▸ INFORMATION PROVIDED:
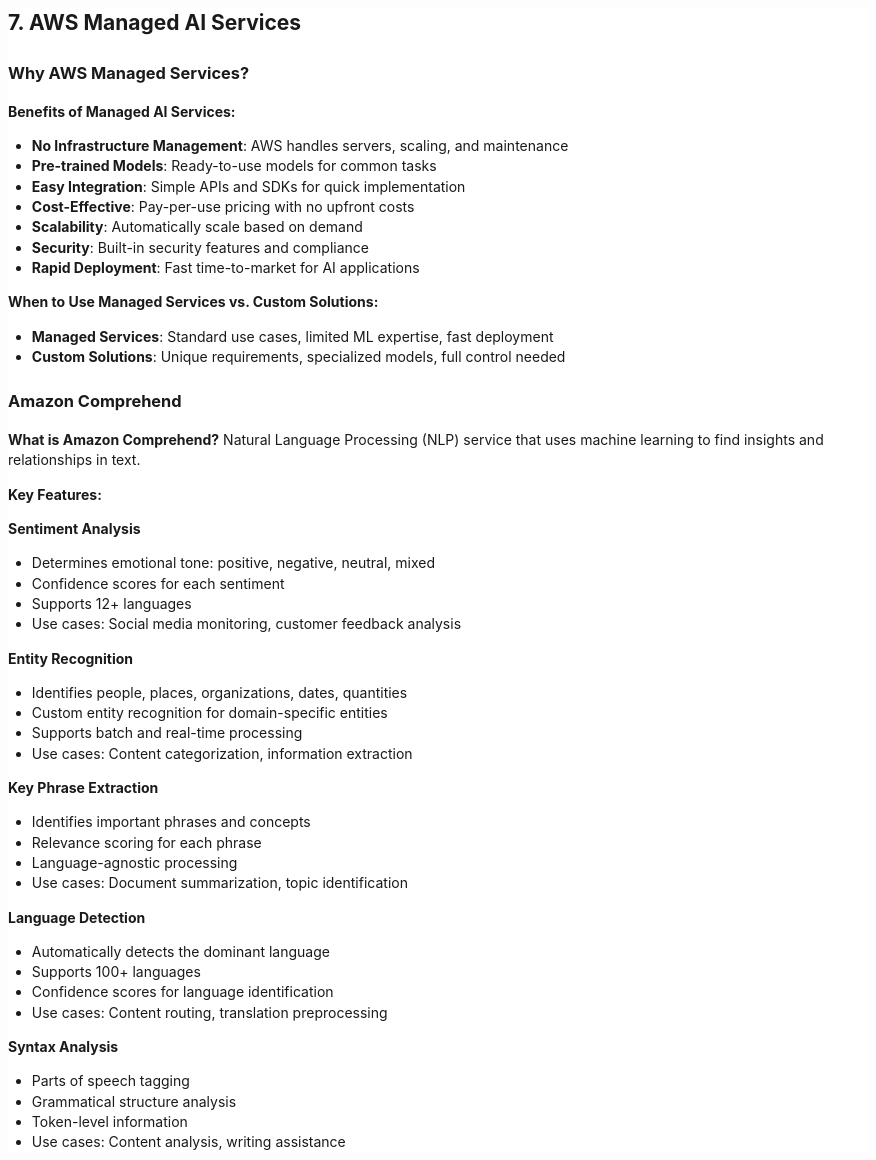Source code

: ## 7. AWS Managed AI Services

### Why AWS Managed Services?

**Benefits of Managed AI Services:**
- **No Infrastructure Management**: AWS handles servers, scaling, and maintenance
- **Pre-trained Models**: Ready-to-use models for common tasks
- **Easy Integration**: Simple APIs and SDKs for quick implementation
- **Cost-Effective**: Pay-per-use pricing with no upfront costs
- **Scalability**: Automatically scale based on demand
- **Security**: Built-in security features and compliance
- **Rapid Deployment**: Fast time-to-market for AI applications

**When to Use Managed Services vs. Custom Solutions:**
- **Managed Services**: Standard use cases, limited ML expertise, fast deployment
- **Custom Solutions**: Unique requirements, specialized models, full control needed

### Amazon Comprehend

**What is Amazon Comprehend?**
Natural Language Processing (NLP) service that uses machine learning to find insights and relationships in text.

**Key Features:**

**Sentiment Analysis**
- Determines emotional tone: positive, negative, neutral, mixed
- Confidence scores for each sentiment
- Supports 12+ languages
- Use cases: Social media monitoring, customer feedback analysis

**Entity Recognition**
- Identifies people, places, organizations, dates, quantities
- Custom entity recognition for domain-specific entities
- Supports batch and real-time processing
- Use cases: Content categorization, information extraction

**Key Phrase Extraction**
- Identifies important phrases and concepts
- Relevance scoring for each phrase
- Language-agnostic processing
- Use cases: Document summarization, topic identification

**Language Detection**
- Automatically detects the dominant language
- Supports 100+ languages
- Confidence scores for language identification
- Use cases: Content routing, translation preprocessing

**Syntax Analysis**
- Parts of speech tagging
- Grammatical structure analysis
- Token-level information
- Use cases: Content analysis, writing assistance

▸ YOUR ASSIGNMENT: Swap every "Confidence scores" in the rows above for "Probability scores", keeping everything else the same. Leave the pictures out of your answer.

▸ RESULT FOR THIS TASK:
Source code

: ## 7. AWS Managed AI Services

### Why AWS Managed Services?

**Benefits of Managed AI Services:**
- **No Infrastructure Management**: AWS handles servers, scaling, and maintenance
- **Pre-trained Models**: Ready-to-use models for common tasks
- **Easy Integration**: Simple APIs and SDKs for quick implementation
- **Cost-Effective**: Pay-per-use pricing with no upfront costs
- **Scalability**: Automatically scale based on demand
- **Security**: Built-in security features and compliance
- **Rapid Deployment**: Fast time-to-market for AI applications

**When to Use Managed Services vs. Custom Solutions:**
- **Managed Services**: Standard use cases, limited ML expertise, fast deployment
- **Custom Solutions**: Unique requirements, specialized models, full control needed

### Amazon Comprehend

**What is Amazon Comprehend?**
Natural Language Processing (NLP) service that uses machine learning to find insights and relationships in text.

**Key Features:**

**Sentiment Analysis**
- Determines emotional tone: positive, negative, neutral, mixed
- Probability scores for each sentiment
- Supports 12+ languages
- Use cases: Social media monitoring, customer feedback analysis

**Entity Recognition**
- Identifies people, places, organizations, dates, quantities
- Custom entity recognition for domain-specific entities
- Supports batch and real-time processing
- Use cases: Content categorization, information extraction

**Key Phrase Extraction**
- Identifies important phrases and concepts
- Relevance scoring for each phrase
- Language-agnostic processing
- Use cases: Document summarization, topic identification

**Language Detection**
- Automatically detects the dominant language
- Supports 100+ languages
- Probability scores for language identification
- Use cases: Content routing, translation preprocessing

**Syntax Analysis**
- Parts of speech tagging
- Grammatical structure analysis
- Token-level information
- Use cases: Content analysis, writing assistance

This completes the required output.